"J'ai peur. On vient de franchir un palier..." : une commerçante du quartier Saint-Jacques, à Clermont-Ferrand, menacée
La voix chevrotante, la Clermontoise peine à servir ses clients. Choquée, elle partage ses peurs, soutenue par les paroles réconfortantes de ses clients venus en nombre. Quelques heures plus tôt, au lever du jour, elle s'est retrouvée seule face à un dealer menaçant.
"Je n'ai pas voulu lui faire cadeau de ce qu'il m'a pris. Il s'est largement servi et il lui manquait de l'argent. Il est devenu très agressif. Il m'a alors fixé droit dans les yeux, avant de me menacer. Il m'a dit que j'avais de la chance pour cette fois-ci... laissant entendre que la prochaine fois ça serait pire..."
Les larmes au bord des yeux, la commerçante avoue s'être accrochée à ce bouton de sécurité placé sous sa caisse. "Heureusement que j'ai cela et puis les caméras... Je me suis sentie bien seule."

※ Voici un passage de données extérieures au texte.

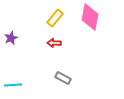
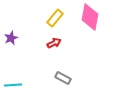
red arrow: rotated 152 degrees clockwise
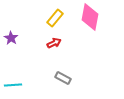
purple star: rotated 16 degrees counterclockwise
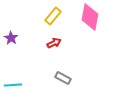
yellow rectangle: moved 2 px left, 2 px up
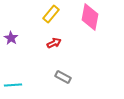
yellow rectangle: moved 2 px left, 2 px up
gray rectangle: moved 1 px up
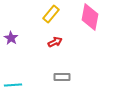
red arrow: moved 1 px right, 1 px up
gray rectangle: moved 1 px left; rotated 28 degrees counterclockwise
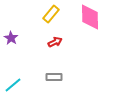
pink diamond: rotated 12 degrees counterclockwise
gray rectangle: moved 8 px left
cyan line: rotated 36 degrees counterclockwise
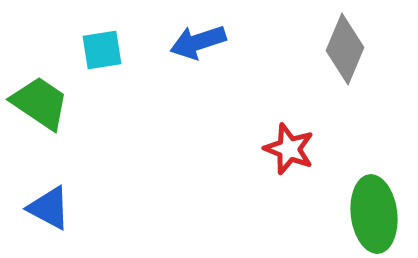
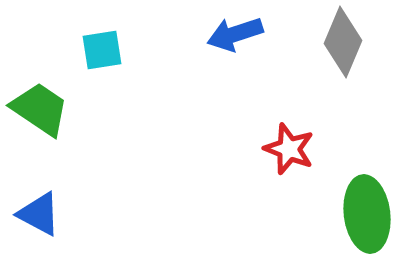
blue arrow: moved 37 px right, 8 px up
gray diamond: moved 2 px left, 7 px up
green trapezoid: moved 6 px down
blue triangle: moved 10 px left, 6 px down
green ellipse: moved 7 px left
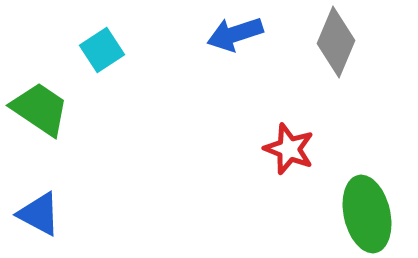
gray diamond: moved 7 px left
cyan square: rotated 24 degrees counterclockwise
green ellipse: rotated 6 degrees counterclockwise
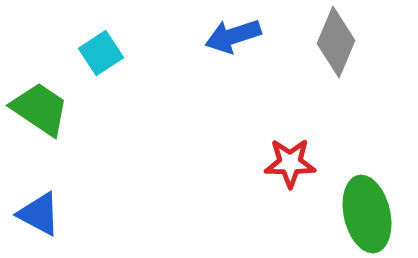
blue arrow: moved 2 px left, 2 px down
cyan square: moved 1 px left, 3 px down
red star: moved 1 px right, 14 px down; rotated 21 degrees counterclockwise
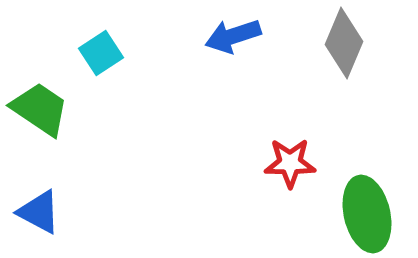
gray diamond: moved 8 px right, 1 px down
blue triangle: moved 2 px up
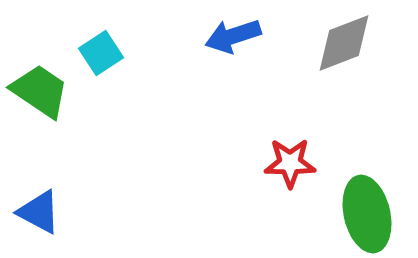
gray diamond: rotated 46 degrees clockwise
green trapezoid: moved 18 px up
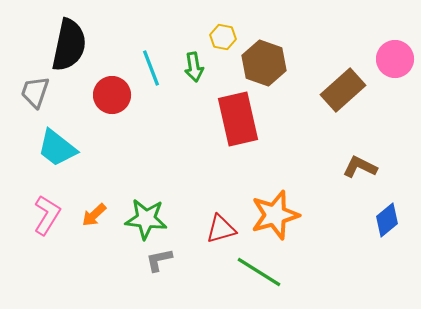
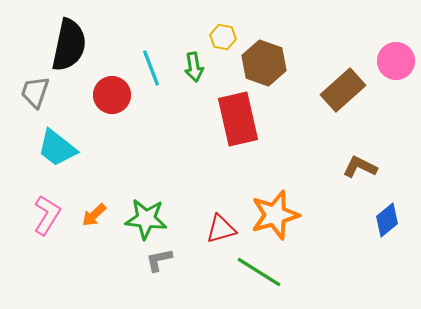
pink circle: moved 1 px right, 2 px down
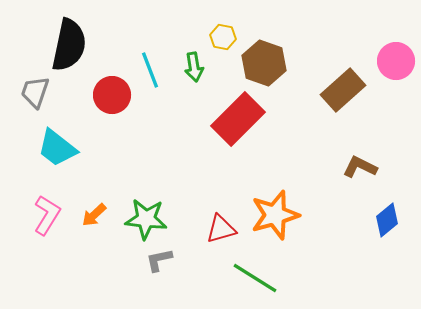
cyan line: moved 1 px left, 2 px down
red rectangle: rotated 58 degrees clockwise
green line: moved 4 px left, 6 px down
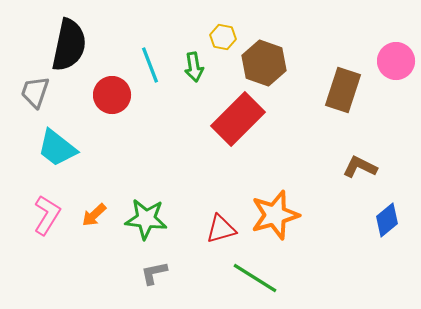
cyan line: moved 5 px up
brown rectangle: rotated 30 degrees counterclockwise
gray L-shape: moved 5 px left, 13 px down
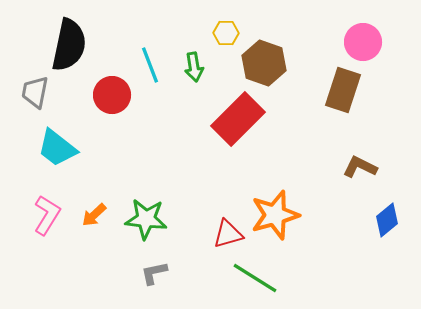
yellow hexagon: moved 3 px right, 4 px up; rotated 10 degrees counterclockwise
pink circle: moved 33 px left, 19 px up
gray trapezoid: rotated 8 degrees counterclockwise
red triangle: moved 7 px right, 5 px down
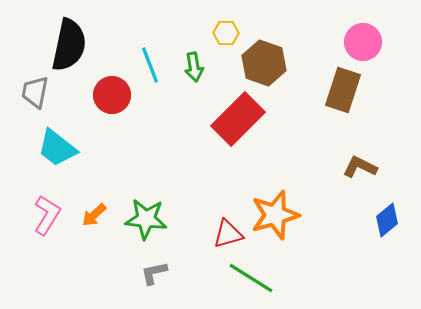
green line: moved 4 px left
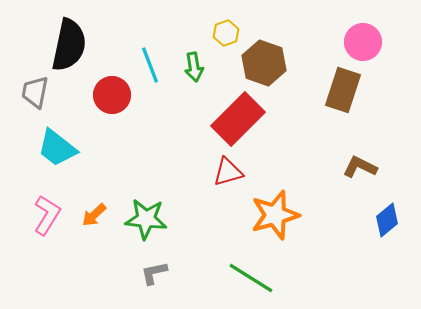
yellow hexagon: rotated 20 degrees counterclockwise
red triangle: moved 62 px up
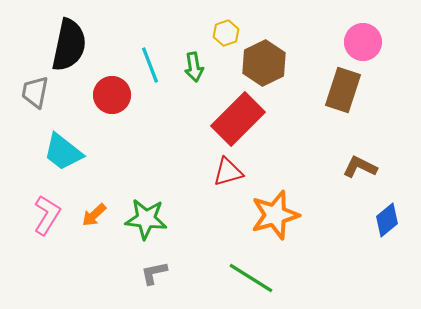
brown hexagon: rotated 15 degrees clockwise
cyan trapezoid: moved 6 px right, 4 px down
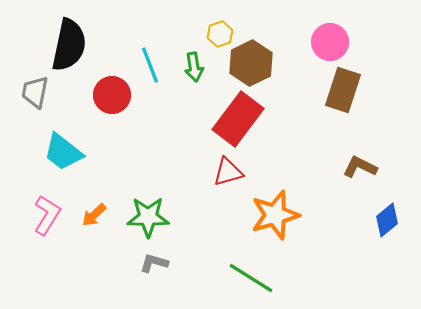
yellow hexagon: moved 6 px left, 1 px down
pink circle: moved 33 px left
brown hexagon: moved 13 px left
red rectangle: rotated 8 degrees counterclockwise
green star: moved 2 px right, 2 px up; rotated 6 degrees counterclockwise
gray L-shape: moved 10 px up; rotated 28 degrees clockwise
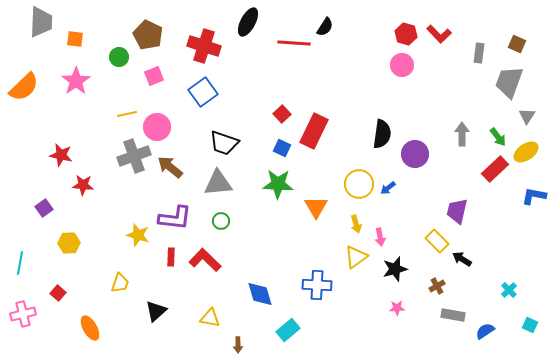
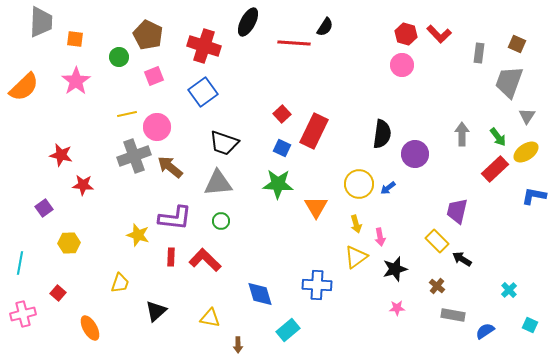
brown cross at (437, 286): rotated 21 degrees counterclockwise
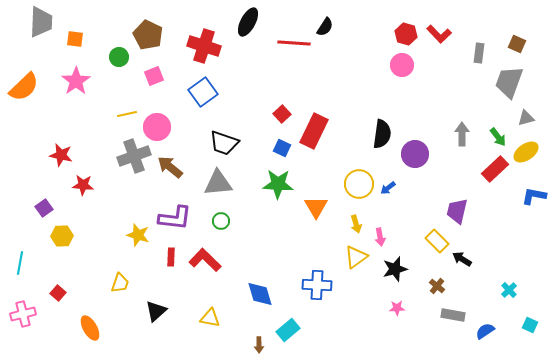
gray triangle at (527, 116): moved 1 px left, 2 px down; rotated 42 degrees clockwise
yellow hexagon at (69, 243): moved 7 px left, 7 px up
brown arrow at (238, 345): moved 21 px right
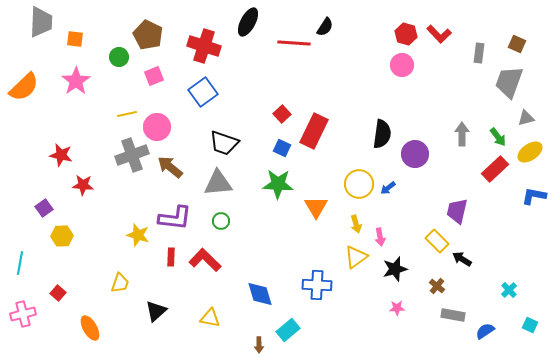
yellow ellipse at (526, 152): moved 4 px right
gray cross at (134, 156): moved 2 px left, 1 px up
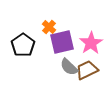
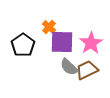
purple square: rotated 15 degrees clockwise
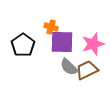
orange cross: moved 2 px right; rotated 24 degrees counterclockwise
pink star: moved 2 px right, 1 px down; rotated 15 degrees clockwise
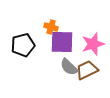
black pentagon: rotated 20 degrees clockwise
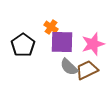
orange cross: rotated 16 degrees clockwise
black pentagon: rotated 20 degrees counterclockwise
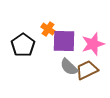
orange cross: moved 3 px left, 2 px down
purple square: moved 2 px right, 1 px up
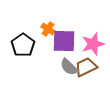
brown trapezoid: moved 1 px left, 3 px up
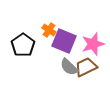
orange cross: moved 1 px right, 1 px down
purple square: rotated 20 degrees clockwise
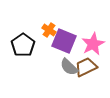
pink star: rotated 10 degrees counterclockwise
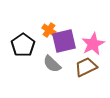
purple square: rotated 35 degrees counterclockwise
gray semicircle: moved 17 px left, 3 px up
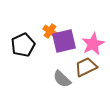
orange cross: moved 1 px right, 1 px down
black pentagon: rotated 10 degrees clockwise
gray semicircle: moved 10 px right, 15 px down
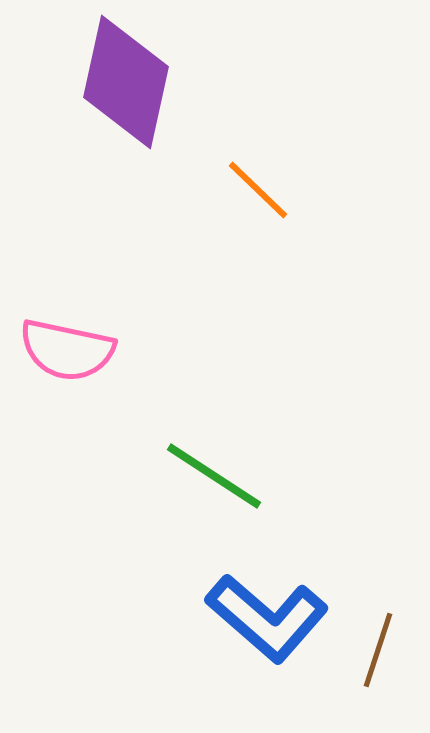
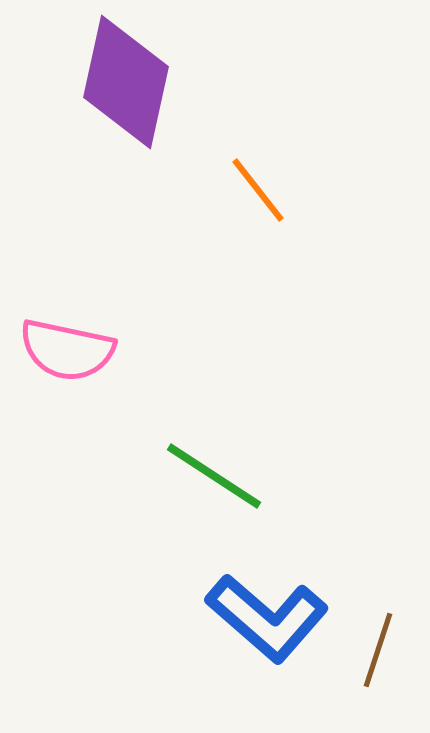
orange line: rotated 8 degrees clockwise
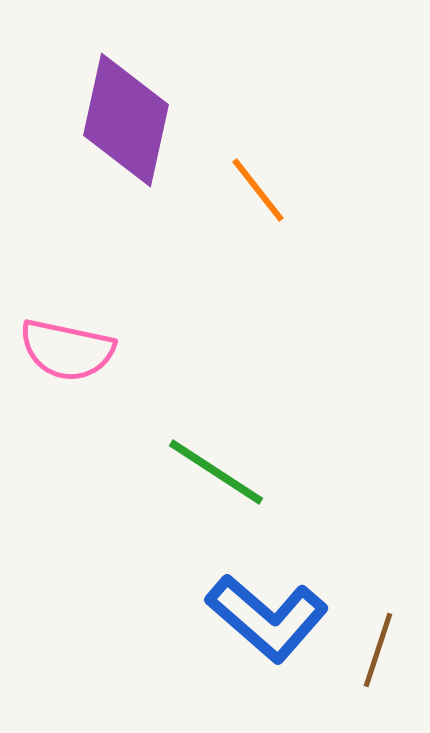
purple diamond: moved 38 px down
green line: moved 2 px right, 4 px up
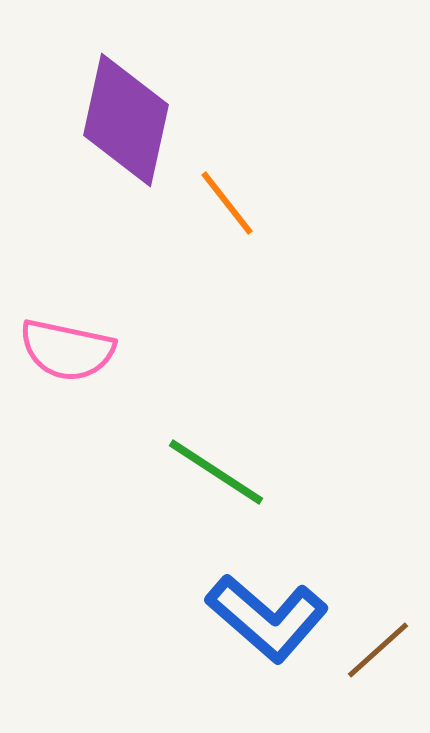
orange line: moved 31 px left, 13 px down
brown line: rotated 30 degrees clockwise
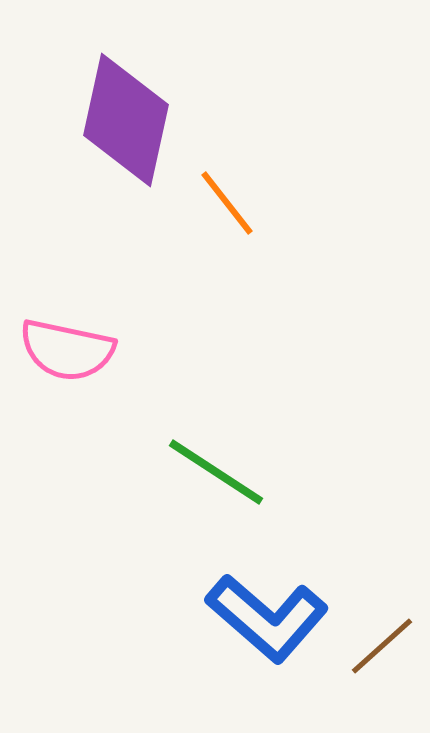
brown line: moved 4 px right, 4 px up
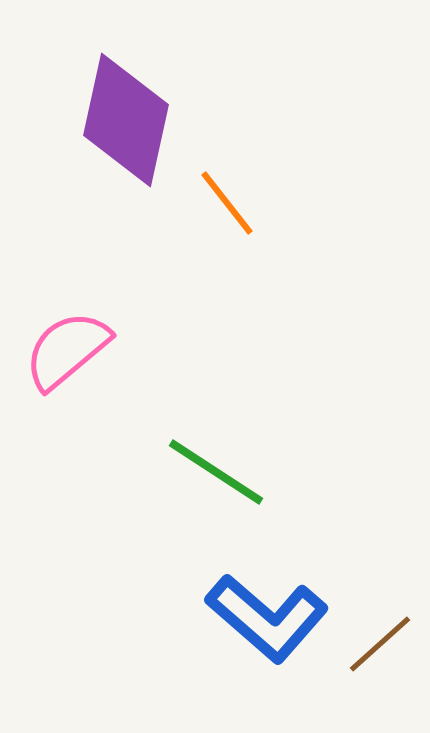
pink semicircle: rotated 128 degrees clockwise
brown line: moved 2 px left, 2 px up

Une nouvelle équipe de dealersInstallée depuis près de 20 ans dans le quartier, la quinquagénaire a vu la situation se dégrader depuis deux ans. "Avant, ils dealaient dans la muraille de Chine, ils ont été délogés, ils sont chez nous maintenant. Ils trafiquent devant nos portes !" Pire, depuis trois semaines, une nouvelle équipe, beaucoup plus agressive, "terrorise le quartier et ses commerçants, assure-t-elle. On sent que ce ne sont pas les mêmes. Ils ne sont pas du coin."
Et à l'heure d'aller déposer plainte, la commerçante ne se fait guère d'illusion. Son mari, lui-même agressé il y a quelque temps, non plus. "Moi, ils m'ont volé un couteau à pain et j'ai failli me faire poignarder. J'ai déposé plainte et ça a servi à quoi ?", lance-t-il, agacé. "Rien ne change ici. On est abandonné ! C'est vraiment à désespérer !"
En attendant des jours qu'elle espère meilleurs, la Clermontoise s'accroche à son commerce, à sa vie, à ce quartier où elle a passé toute son enfance. "Ça empire... Heureusement que mes enfants ne sont plus là. Mais j'estime que ce n'est pas à moi de partir."
La peur du lendemainEt demain ? "J'ai peur. On vient de franchir un palier... On va changer nos horaires avec mon mari afin que je ne sois plus seule, ni mon employée d'ailleurs", détaille la mère de famille qui se demande encore comment on est arrivé là. "J'étais étudiante rue Baudelaire. J'ai traversé le quartier des milliers de fois sans jamais avoir peur. Aujourd'hui, j'ai 53 ans, et pour la première fois, j'ai peur."
Hasard du calendrier, à quelques mètres de là étaient lancés ce samedi matin, le chantier des futurs jardins de la Muraille.